The primary avenue of headache treatment through the medical model is with drugs; surgery is used only in the most desperate situations. Unfortunately, drugs can only manage the condition and not get at the root cause. The priority of CFT is to eliminate the cause of the condition to allow the body to return to its normal physiology. The Gillespie Approach has four main areas of care.
The brain needs to breathe. The brain should maintain a very slow, smooth expansion and contraction cycle to be healthy. Because of the accumulation of traumas over the course of a lifetime from in utero to the present day, normal brain motion can gradually become restricted. The meninges and other tissues hold the trauma of various accidents and create an abnormal cranial pressure, which may be the primary cause of the head pain. The most likely problem area is the middle meningeal artery, tightly sandwiched between strained dura and hard cranial bones. Pressure here can cause head pain.

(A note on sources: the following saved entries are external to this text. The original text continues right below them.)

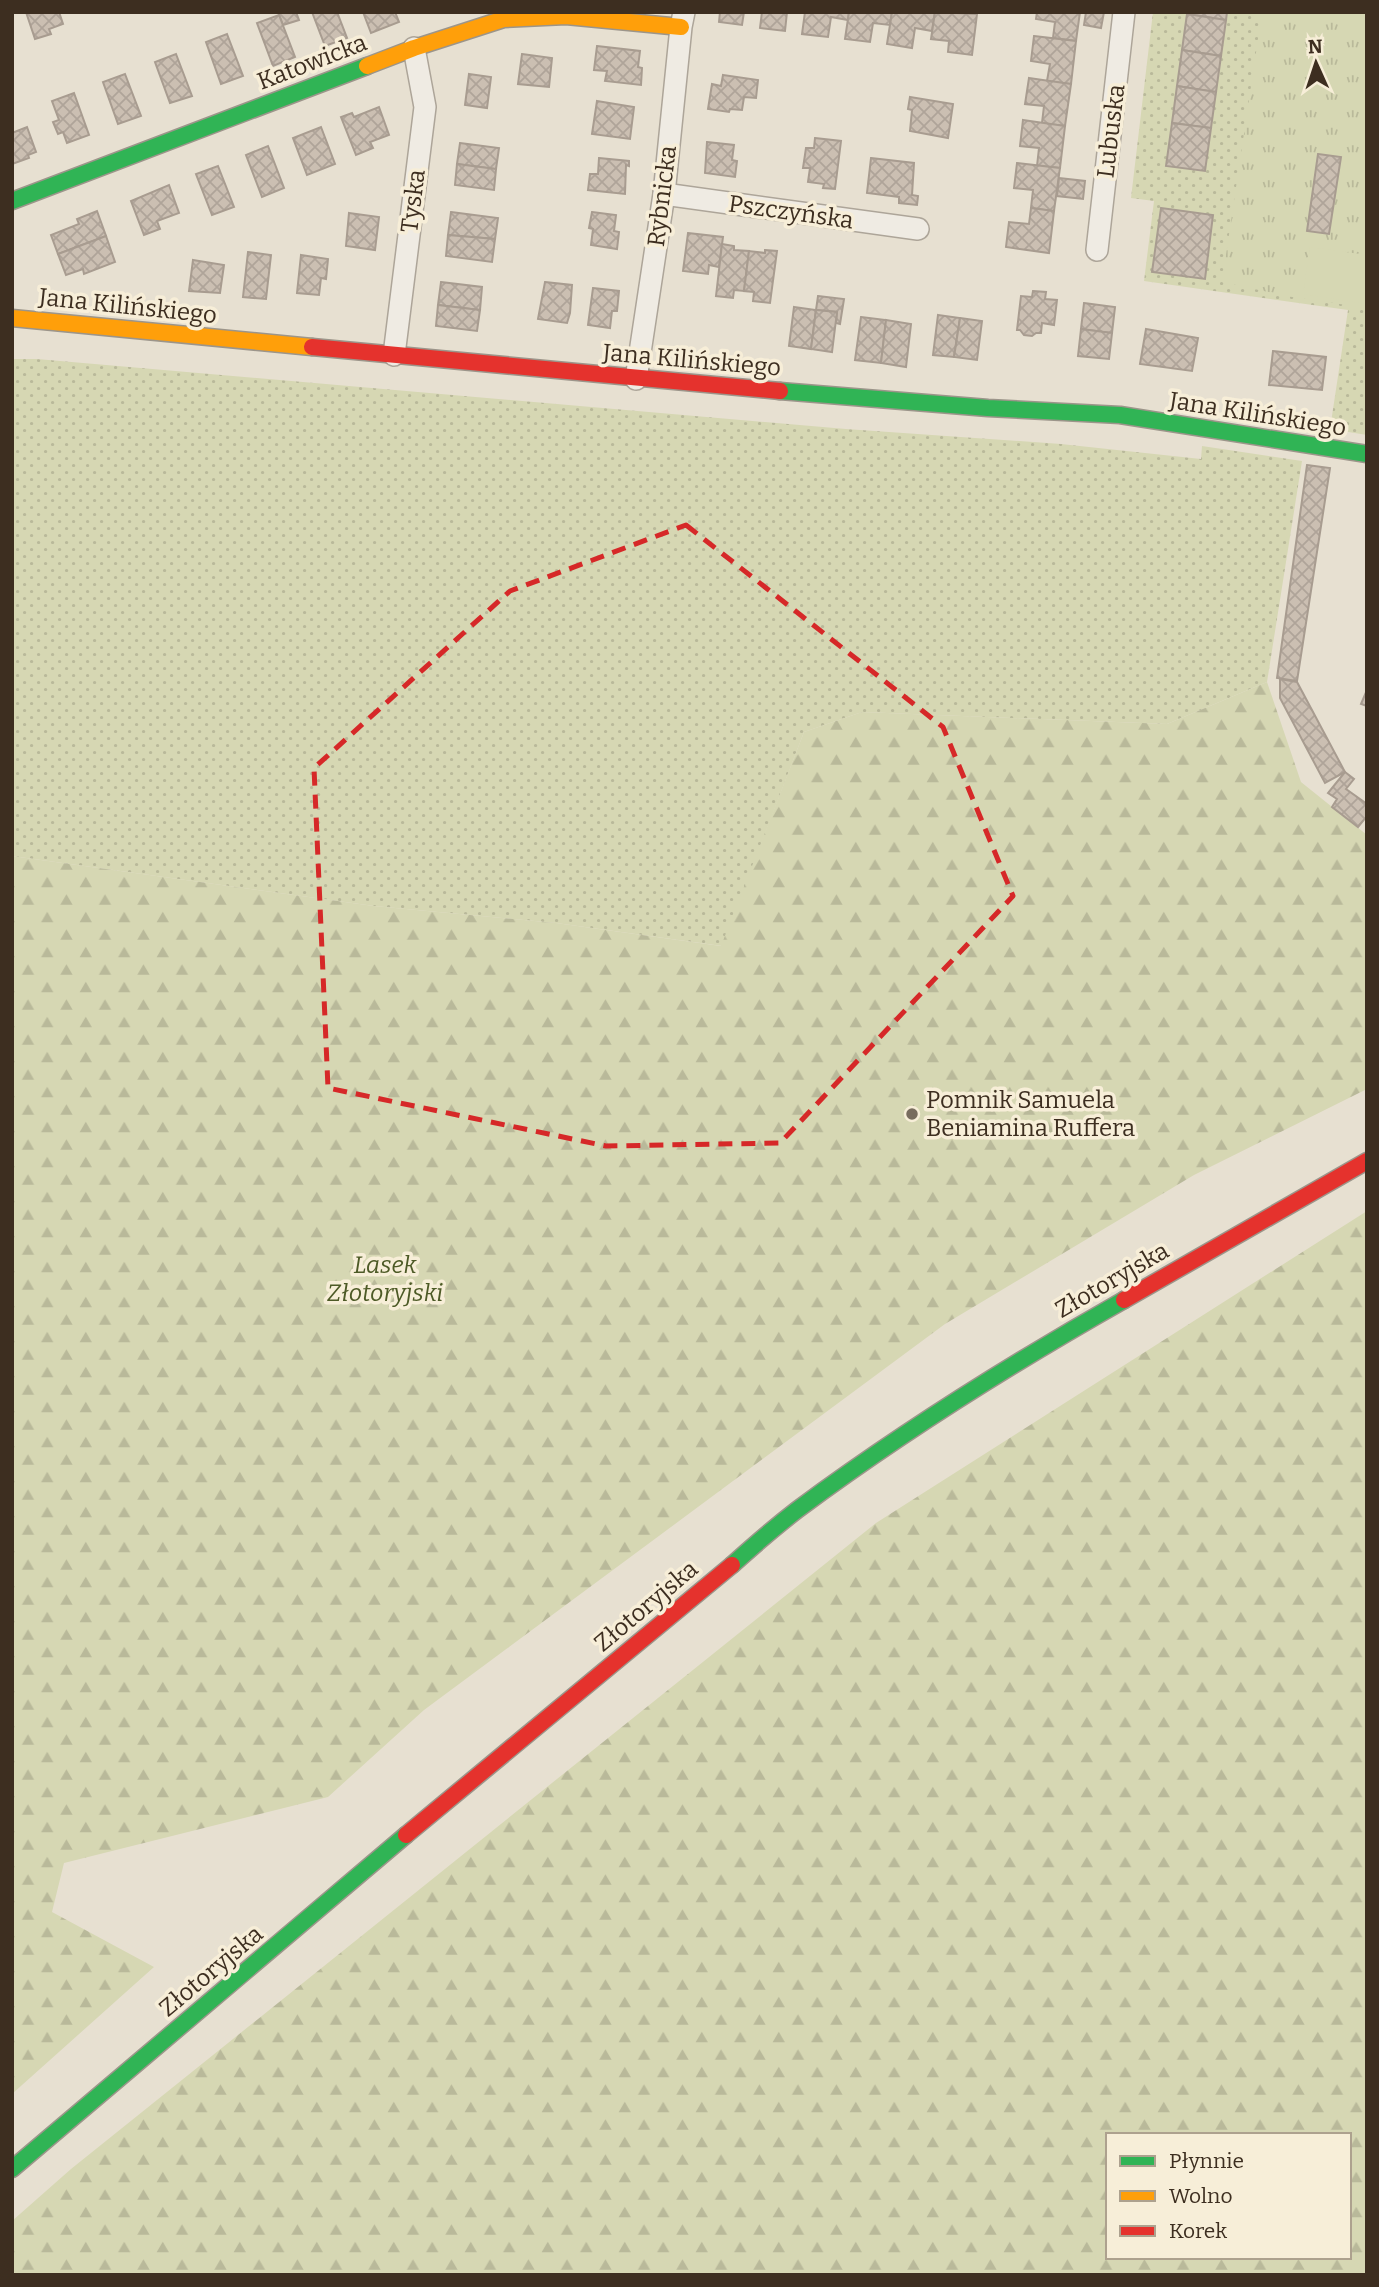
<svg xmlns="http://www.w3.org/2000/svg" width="1379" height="2287" viewBox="0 0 1379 2287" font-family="Bitter,serif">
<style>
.grass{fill:url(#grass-dots)}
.forest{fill:url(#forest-firs);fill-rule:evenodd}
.park{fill:url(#park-tufts)}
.pitch{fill:#d6d7b3}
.building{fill:url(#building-cross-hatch);stroke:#a89c90;stroke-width:2}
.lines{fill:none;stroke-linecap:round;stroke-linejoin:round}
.street-casing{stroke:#ada599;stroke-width:24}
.fast-casing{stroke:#9c958a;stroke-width:19}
.slow-casing{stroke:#9c958a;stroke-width:19}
.jam-casing{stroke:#9c958a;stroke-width:19}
.street{stroke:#efebe3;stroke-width:21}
.fast{stroke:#30b455;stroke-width:16}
.slow{stroke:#ff9f0a;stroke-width:16}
.jam{stroke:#e5322d;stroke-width:16}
.marked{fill:none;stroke:#d62828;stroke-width:5;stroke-dasharray:14 9;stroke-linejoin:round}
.poi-dot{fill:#786c5e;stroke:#f7eed8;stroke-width:2.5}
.labels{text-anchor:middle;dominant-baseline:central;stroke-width:7;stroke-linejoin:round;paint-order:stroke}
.street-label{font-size:24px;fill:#3d2e20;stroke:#f7eed8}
.poi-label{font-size:24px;fill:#3d2e20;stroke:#f7eed8;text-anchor:start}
.park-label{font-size:24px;font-style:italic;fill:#4d5a26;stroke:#f7eed8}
</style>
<defs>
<pattern id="grass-dots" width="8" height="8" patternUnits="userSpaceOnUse" patternTransform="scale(1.75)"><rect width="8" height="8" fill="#d6d7b3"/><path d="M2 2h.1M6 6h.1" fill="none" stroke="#b9b99a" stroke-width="1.8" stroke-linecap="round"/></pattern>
<pattern id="forest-firs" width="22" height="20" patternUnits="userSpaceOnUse" patternTransform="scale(1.75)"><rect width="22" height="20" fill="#d6d7b3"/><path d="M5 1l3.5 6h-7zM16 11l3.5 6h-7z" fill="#b9b99a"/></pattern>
<pattern id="park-tufts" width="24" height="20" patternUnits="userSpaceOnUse" patternTransform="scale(1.75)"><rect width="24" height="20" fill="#d6d7b3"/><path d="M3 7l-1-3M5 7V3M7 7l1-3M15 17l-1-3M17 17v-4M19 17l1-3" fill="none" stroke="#b9b99a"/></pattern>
<pattern id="building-cross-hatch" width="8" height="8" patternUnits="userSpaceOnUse" patternTransform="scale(1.75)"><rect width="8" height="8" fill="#cbbfb2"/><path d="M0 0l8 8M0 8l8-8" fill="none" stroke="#afa499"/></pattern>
</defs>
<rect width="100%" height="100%" fill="#e7e0d1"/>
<!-- grass -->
<g class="grass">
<path d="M1153,12H1367V435L1330,429L1348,310L1144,281L1154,201L1131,198Z"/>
<path d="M12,359H37L846,429L1061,444L1201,459L1202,446L1302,461L1267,682L1167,724L862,712L804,732L722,946L556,923L374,906L12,856Z"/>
</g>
<!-- forest -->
<g class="forest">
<path d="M1267,682L1301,782L1367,835V1089L1194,1175L945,1324L424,1710L328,1797L64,1863L52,1912L154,1967L12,2094V856L374,906L556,923L721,946L804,732L862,712L1167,724Z"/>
<path d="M1367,1211V2275H12V2221L71,2169L876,1523ZM1108,2135H1349V2257H1108Z"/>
</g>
<!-- park -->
<path class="park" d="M1262,12H1367V308L1292,297L1222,282Z"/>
<!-- pitch -->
<path class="pitch" d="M1310,247L1367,255V304L1303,294Z"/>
<!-- building -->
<g class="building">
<path d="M26,12H59L63,24L49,29L51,34L35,39Z"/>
<path d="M278,12H296L299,20L283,25Z"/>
<path d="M312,12H337L347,38L325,46Z"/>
<path d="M363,12H395L399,22L371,33Z"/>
<path d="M720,12H744L742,25L719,22Z"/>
<path d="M762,12H787L785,31L760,28Z"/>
<path d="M805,12H849L848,20L831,17L828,37L802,34Z"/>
<path d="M849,12H892L890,25L873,23L870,42L845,39Z"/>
<path d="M892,12H935L932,31L915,28L912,48L887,44Z"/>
<path d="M935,12L977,14L972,55L948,52L949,41L931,39Z"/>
<path d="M1037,12H1080L1076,41L1053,38L1055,22L1036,19Z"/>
<path d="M1086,12H1104L1101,28L1084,25Z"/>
<path d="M1187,12H1227L1226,20L1187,14Z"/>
<path d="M1187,14L1226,20L1221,56L1182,50Z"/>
<path d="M279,15L295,57L273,66L257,23Z"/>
<path d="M227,34L243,76L221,84L206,42Z"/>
<path d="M1034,36L1076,41L1071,84L1047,81L1050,64L1031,61Z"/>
<path d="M597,46L640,51L638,67L642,68L641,85L605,81L607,71L594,70Z"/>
<path d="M1182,50L1221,56L1216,92L1177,86Z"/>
<path d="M176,54L192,96L170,103L155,62Z"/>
<path d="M522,54L552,58L549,87L518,84Z"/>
<path d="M125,74L141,116L118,124L103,82Z"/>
<path d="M469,74L491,77L487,108L465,105Z"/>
<path d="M723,75L758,80L756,98L744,97L742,110L730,109L729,112L708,109L712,84L721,86Z"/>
<path d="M1029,78L1071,84L1065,126L1042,123L1044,106L1025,104Z"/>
<path d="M1177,86L1216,92L1211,128L1172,123Z"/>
<path d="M74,93L89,135L67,143L63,132L58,134L53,122L59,120L52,101Z"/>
<path d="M910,97L953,104L948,138L910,131L912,110L908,109Z"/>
<path d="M597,101L634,107L630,139L592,134Z"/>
<path d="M379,107L389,135L370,142L373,148L356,155L341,117L352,113L354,117Z"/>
<path d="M1023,120L1065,126L1060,168L1037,166L1039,148L1020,146Z"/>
<path d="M1172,123L1211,128L1205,171L1166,166Z"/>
<path d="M27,127L36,152L28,155L29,158L12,164V133Z"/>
<path d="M321,127L335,164L307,175L293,138Z"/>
<path d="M815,138L841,141L835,189L823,188L824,184L808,182L810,168H803L806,148H814Z"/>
<path d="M707,142L734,145L732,160L737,161L735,177L705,173Z"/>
<path d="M460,143L499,148L496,169L457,164Z"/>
<path d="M268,146L284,188L262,197L246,155Z"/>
<path d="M1318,154L1341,157L1329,234L1307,231Z"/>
<path d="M599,158L629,161V166L626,165L625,194L588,190L590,174H598Z"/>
<path d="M871,158L914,163L912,195L918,196L917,205L899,203V197L867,193Z"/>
<path d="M1017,163L1060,168L1054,211L1031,208L1033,190L1014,188Z"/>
<path d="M457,164L496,169L494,190L455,185Z"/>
<path d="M218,166L234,207L212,215L196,174Z"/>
<path d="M1059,178L1085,181L1083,199L1057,196Z"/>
<path d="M169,185L179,213L157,221L160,229L144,235L131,201Z"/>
<path d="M1031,208L1054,211L1049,253L1006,247L1009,222L1029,224Z"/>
<path d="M1161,208L1213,215L1205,279L1152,272Z"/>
<path d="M97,211L106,236L58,254L51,235L79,224L77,219Z"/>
<path d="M451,212L498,218L495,239L448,235Z"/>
<path d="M592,212L616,215L614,231L619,232L617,249L591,245L593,229L589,228Z"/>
<path d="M349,213L379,217L375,250L346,246Z"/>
<path d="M688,233L723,237L719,267L709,265L708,274L683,271Z"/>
<path d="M448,235L495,239L492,262L446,256Z"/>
<path d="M106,236L115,262L84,274L83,269L66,275L58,254Z"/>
<path d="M722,244L734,246V250L749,251L744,291L734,290L733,298L716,296Z"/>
<path d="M765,250L777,251L770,303L753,301L754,292L744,291L749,251L765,253Z"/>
<path d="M248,252L271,255L266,299L243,297Z"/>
<path d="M301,255L328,259L326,279L321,278L319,295L297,293Z"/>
<path d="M193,260L224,265L220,293L189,291Z"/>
<path d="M441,282L482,287L480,310L438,305Z"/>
<path d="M545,282L572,285L570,313L567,323L538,319Z"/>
<path d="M593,288L619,291L617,311H612L610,328L588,325Z"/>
<path d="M1033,291L1046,292L1045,299L1057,300L1054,325L1042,323L1041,333H1036L1032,336L1024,335L1020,330H1017L1021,296L1032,297Z"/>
<path d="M818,296L844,299L840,324L836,323L837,312L816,310Z"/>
<path d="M1084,303L1115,307L1112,333L1081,329Z"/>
<path d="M438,305L480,310L477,331L436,326Z"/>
<path d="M794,307L816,310L811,349L789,346Z"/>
<path d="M816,310L837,312L832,352L811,349Z"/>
<path d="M938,315L960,318L954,357L933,355Z"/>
<path d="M861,317L886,320L881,363L855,360Z"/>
<path d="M960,318L982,321L977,360L954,357Z"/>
<path d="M886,320L911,324L906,367L881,363Z"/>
<path d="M1081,329L1112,333L1109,359L1078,356Z"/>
<path d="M1146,329L1198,338L1192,371L1140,364Z"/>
<path d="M1273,351L1326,357L1322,390L1269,385Z"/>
<path d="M1307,465L1330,468L1297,681L1277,678Z"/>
<path d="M1280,679L1297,682L1345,772L1325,783L1280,698Z"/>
<path d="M1367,690V706L1361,704Z"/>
<path d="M1345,772L1354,779L1346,789L1367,804V816L1358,827L1332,807L1337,799L1328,793Z"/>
</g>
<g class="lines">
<!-- street casing -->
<g class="street-casing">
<g id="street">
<path d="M664,194L918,229"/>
<path d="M1097,250L1124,12"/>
<path d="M394,355L425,107L414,48"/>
<path d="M636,379L664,194L681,27L684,12"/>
</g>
</g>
<!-- fast casing -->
<g class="fast-casing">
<g id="fast">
<path d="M12,201L367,66"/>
<path d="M780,391L988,408L1120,415L1367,454"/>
<path d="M732,1565C753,1546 775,1527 797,1510C901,1433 1011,1364 1124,1300"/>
<path d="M12,2169L406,1835"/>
</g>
</g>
<!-- slow casing -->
<g class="slow-casing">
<g id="slow">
<path d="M367,66L414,48L504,19L566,16L681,27"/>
<path d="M12,318L312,347"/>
</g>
</g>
<!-- jam casing -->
<g class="jam-casing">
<g id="jam">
<path d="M312,347L780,391"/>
<path d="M1124,1300L1367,1161"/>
<path d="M406,1835L732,1565"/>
</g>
</g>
<!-- street -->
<use href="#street" class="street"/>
<!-- fast -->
<use href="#fast" class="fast"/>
<!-- slow -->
<use href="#slow" class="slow"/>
<!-- jam -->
<use href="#jam" class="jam"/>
</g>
<!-- marked area -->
<path class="marked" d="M686,525L943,727L1013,896L780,1143L606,1146L328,1088L314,768L510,591Z"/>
<!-- markers -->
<circle class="poi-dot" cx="912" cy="1114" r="7"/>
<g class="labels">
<!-- street labels -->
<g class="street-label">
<text transform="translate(312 62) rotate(-21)">Katowicka</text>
<text transform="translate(1111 131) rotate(-83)">Lubuska</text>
<text transform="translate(662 196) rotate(-83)">Rybnicka</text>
<text transform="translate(413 201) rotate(-83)">Tyska</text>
<text transform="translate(791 212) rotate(8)">Pszczyńska</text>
<text transform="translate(128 306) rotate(6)">Jana Kilińskiego</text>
<text transform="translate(692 360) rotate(5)">Jana Kilińskiego</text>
<text transform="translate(1258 414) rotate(9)">Jana Kilińskiego</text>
<text transform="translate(1112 1280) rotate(-30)">Złotoryjska</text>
<text transform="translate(646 1606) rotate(-40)">Złotoryjska</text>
<text transform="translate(211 1971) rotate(-40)">Złotoryjska</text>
</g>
<!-- poi labels -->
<g class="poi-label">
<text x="926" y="1100">Pomnik Samuela<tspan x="926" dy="28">Beniamina Ruffera</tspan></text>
</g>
<!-- park labels -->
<g class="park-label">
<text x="385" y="1265">Lasek<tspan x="385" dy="28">Złotoryjski</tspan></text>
</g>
</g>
<!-- border -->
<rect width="1379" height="2287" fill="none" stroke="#3d2e20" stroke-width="28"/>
<!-- legend -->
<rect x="1106" y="2133" width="245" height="126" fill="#f7eed8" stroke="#ada18e" stroke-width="2"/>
<rect x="1120" y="2156" width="35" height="10" fill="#30b455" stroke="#ada18e" stroke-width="2"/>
<text x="1169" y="2168" font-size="21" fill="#3d2e20">Płynnie</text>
<rect x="1120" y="2191" width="35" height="10" fill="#ff9f0a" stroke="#ada18e" stroke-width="2"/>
<text x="1169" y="2203" font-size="21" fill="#3d2e20">Wolno</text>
<rect x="1120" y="2226" width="35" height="10" fill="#e5322d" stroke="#ada18e" stroke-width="2"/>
<text x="1169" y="2238" font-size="21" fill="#3d2e20">Korek</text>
<!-- north arrow -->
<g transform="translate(1316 63) rotate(357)" stroke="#f7eed8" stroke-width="5" paint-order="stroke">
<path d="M0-5L12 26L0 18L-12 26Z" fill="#3d2e20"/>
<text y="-10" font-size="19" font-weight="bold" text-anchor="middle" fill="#3d2e20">N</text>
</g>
</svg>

The goal of CFT is to relieve the strain in the dura, release the cranial pressure, restore normal physiology, and allow the head pain to go away on its own. Since the medical model believes that the cranial bones are fused, the brain must be immobile. When medical doctors become trapped in this model, they cannot address the real structural problem. Their only option is to dispense drugs, which manage the symptoms. Medication does not correct the problem and can only create long-term, toxic side effects.
The fascial tissues connect all of our structures from head to toe as one unit. The craniosacral mechanism sits in this fascial web; they both function together as the craniosacral fascial system. If the fascia is loose in its natural state, the body can work freely. When physical trauma over the course of a lifetime imprints the fascial web, it can exert a pressure of up to 2,000 pounds per square inch on the craniosacral structures. This fascial pressure can severely restrict the motion of the brain and cause head and systemic body pain.
CFT seeks to relieve the strain in the web over a series of visits, allow the craniosacral mechanism to free up and work better, and return the body physiology to a more relaxed, healthy state. This is an optimal state for headache relief.
The neck has many muscles layered on top of each other that are attached to the cranium. If these muscles start to become knotted and forcibly contract similar to the fascial strain above, the motion of the brain may restrict, and headaches can result. Muscle therapy can be an important part of treatment.
If extensive craniosacral, fascial, and muscle therapies have been done on a headache client who is not improving, he is almost certainly clenching and/or grinding his teeth at night while he sleeps. Some clients do it during the day, unaware that they are in a clenched position while driving in traffic, for example. Clenching the teeth puts a tremendous amount of pressure on the cranium and almost invariably can restrict the brain motion.
The lateral pterygoid muscles are the key indicators for a TMJ problem. These two muscles open the jaw, and can be extremely sore for a person with a TMJ problem. The masseters, the primary jaw closing muscles, can also be knotted and sore for people who clench their teeth.
If someone becomes stressed for any reason, starts to clench his teeth, and headaches develop, the TMJ area can be important. The TMJ complex can turn the craniosacral fascial mechanism on and off. If a patient clenches her/his teeth, all of the craniosacral, fascial, and muscle work can be for naught.